WHAT NEEDS TO BE DONE ::
Output every line of text from the records below without any changes. Leave out the pictures.

[Entries taken from a collection]

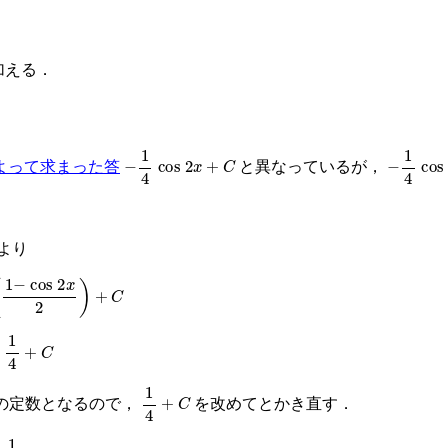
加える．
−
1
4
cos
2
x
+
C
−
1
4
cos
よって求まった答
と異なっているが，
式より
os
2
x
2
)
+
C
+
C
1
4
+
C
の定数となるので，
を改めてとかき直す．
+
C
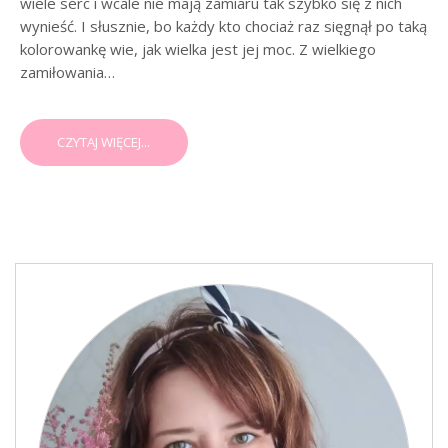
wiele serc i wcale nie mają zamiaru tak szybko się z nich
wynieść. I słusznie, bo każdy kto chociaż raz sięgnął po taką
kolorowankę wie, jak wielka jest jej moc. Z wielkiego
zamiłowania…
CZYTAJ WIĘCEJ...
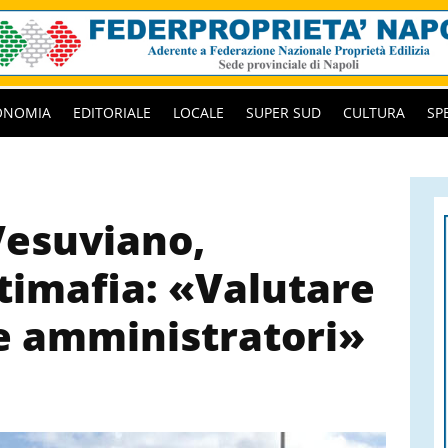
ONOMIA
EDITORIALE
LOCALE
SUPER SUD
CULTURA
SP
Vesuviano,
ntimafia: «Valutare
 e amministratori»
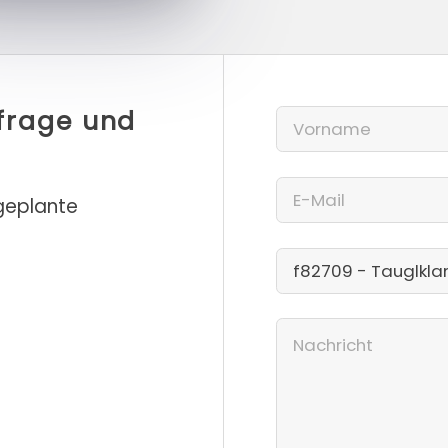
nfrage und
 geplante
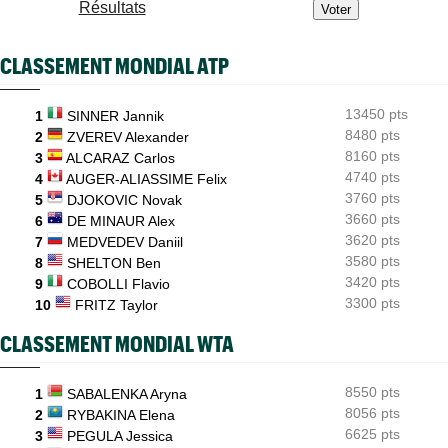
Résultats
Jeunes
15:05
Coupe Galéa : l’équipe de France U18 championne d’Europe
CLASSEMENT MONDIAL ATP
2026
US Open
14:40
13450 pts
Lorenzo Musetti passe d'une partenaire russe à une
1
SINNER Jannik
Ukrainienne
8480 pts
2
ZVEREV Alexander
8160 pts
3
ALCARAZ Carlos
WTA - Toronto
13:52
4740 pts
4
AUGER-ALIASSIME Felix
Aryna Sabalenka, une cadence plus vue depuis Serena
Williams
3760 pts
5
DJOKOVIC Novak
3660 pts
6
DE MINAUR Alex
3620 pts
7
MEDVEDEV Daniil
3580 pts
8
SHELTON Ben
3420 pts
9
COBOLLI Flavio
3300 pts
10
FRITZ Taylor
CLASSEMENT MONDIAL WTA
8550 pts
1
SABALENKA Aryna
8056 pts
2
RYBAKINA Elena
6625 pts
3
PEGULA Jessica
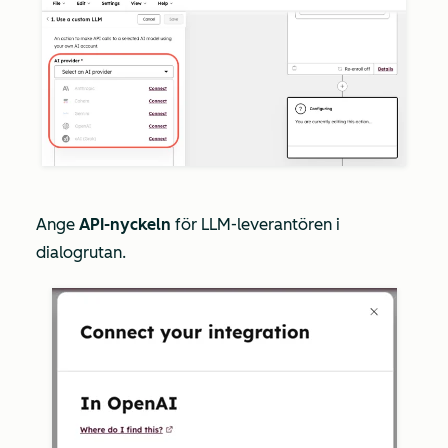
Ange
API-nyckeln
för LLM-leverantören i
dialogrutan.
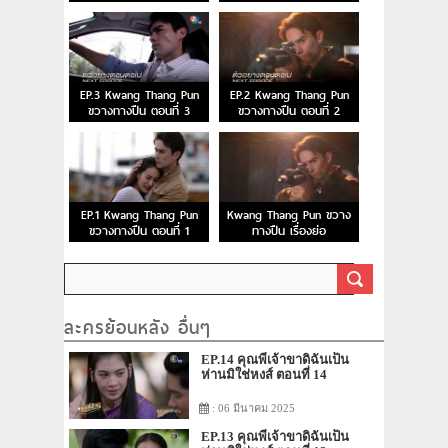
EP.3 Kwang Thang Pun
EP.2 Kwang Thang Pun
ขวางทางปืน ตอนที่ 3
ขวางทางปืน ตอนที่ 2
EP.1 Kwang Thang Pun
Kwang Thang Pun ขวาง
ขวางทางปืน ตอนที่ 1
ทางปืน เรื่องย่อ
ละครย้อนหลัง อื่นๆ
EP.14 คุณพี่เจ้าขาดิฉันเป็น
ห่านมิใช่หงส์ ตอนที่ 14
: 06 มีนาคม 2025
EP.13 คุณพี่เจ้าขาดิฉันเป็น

TASK OUTPUT ::
加える．
−
1
4
cos
2
x
+
C
−
1
4
cos
よって求まった答
と異なっているが，
式より
os
2
x
2
)
+
C
+
C
1
4
+
C
の定数となるので，
を改めてとかき直す．
+
C
wiele serc i wcale nie mają zamiaru tak szybko się z nich
wynieść. I słusznie, bo każdy kto chociaż raz sięgnął po taką
kolorowankę wie, jak wielka jest jej moc. Z wielkiego
zamiłowania…
CZYTAJ WIĘCEJ...
ONOMIA
EDITORIALE
LOCALE
SUPER SUD
CULTURA
SP
Vesuviano,
ntimafia: «Valutare
 e amministratori»
nfrage und
 geplante
Résultats
Jeunes
15:05
Coupe Galéa : l’équipe de France U18 championne d’Europe
CLASSEMENT MONDIAL ATP
2026
US Open
14:40
13450 pts
Lorenzo Musetti passe d'une partenaire russe à une
1
SINNER Jannik
Ukrainienne
8480 pts
2
ZVEREV Alexander
8160 pts
3
ALCARAZ Carlos
WTA - Toronto
13:52
4740 pts
4
AUGER-ALIASSIME Felix
Aryna Sabalenka, une cadence plus vue depuis Serena
Williams
3760 pts
5
DJOKOVIC Novak
3660 pts
6
DE MINAUR Alex
3620 pts
7
MEDVEDEV Daniil
3580 pts
8
SHELTON Ben
3420 pts
9
COBOLLI Flavio
3300 pts
10
FRITZ Taylor
CLASSEMENT MONDIAL WTA
8550 pts
1
SABALENKA Aryna
8056 pts
2
RYBAKINA Elena
6625 pts
3
PEGULA Jessica
Ange
API-nyckeln
för LLM-leverantören i
dialogrutan.
EP.3 Kwang Thang Pun
EP.2 Kwang Thang Pun
ขวางทางปืน ตอนที่ 3
ขวางทางปืน ตอนที่ 2
EP.1 Kwang Thang Pun
Kwang Thang Pun ขวาง
ขวางทางปืน ตอนที่ 1
ทางปืน เรื่องย่อ
ละครย้อนหลัง อื่นๆ
EP.14 คุณพี่เจ้าขาดิฉันเป็น
ห่านมิใช่หงส์ ตอนที่ 14
: 06 มีนาคม 2025
EP.13 คุณพี่เจ้าขาดิฉันเป็น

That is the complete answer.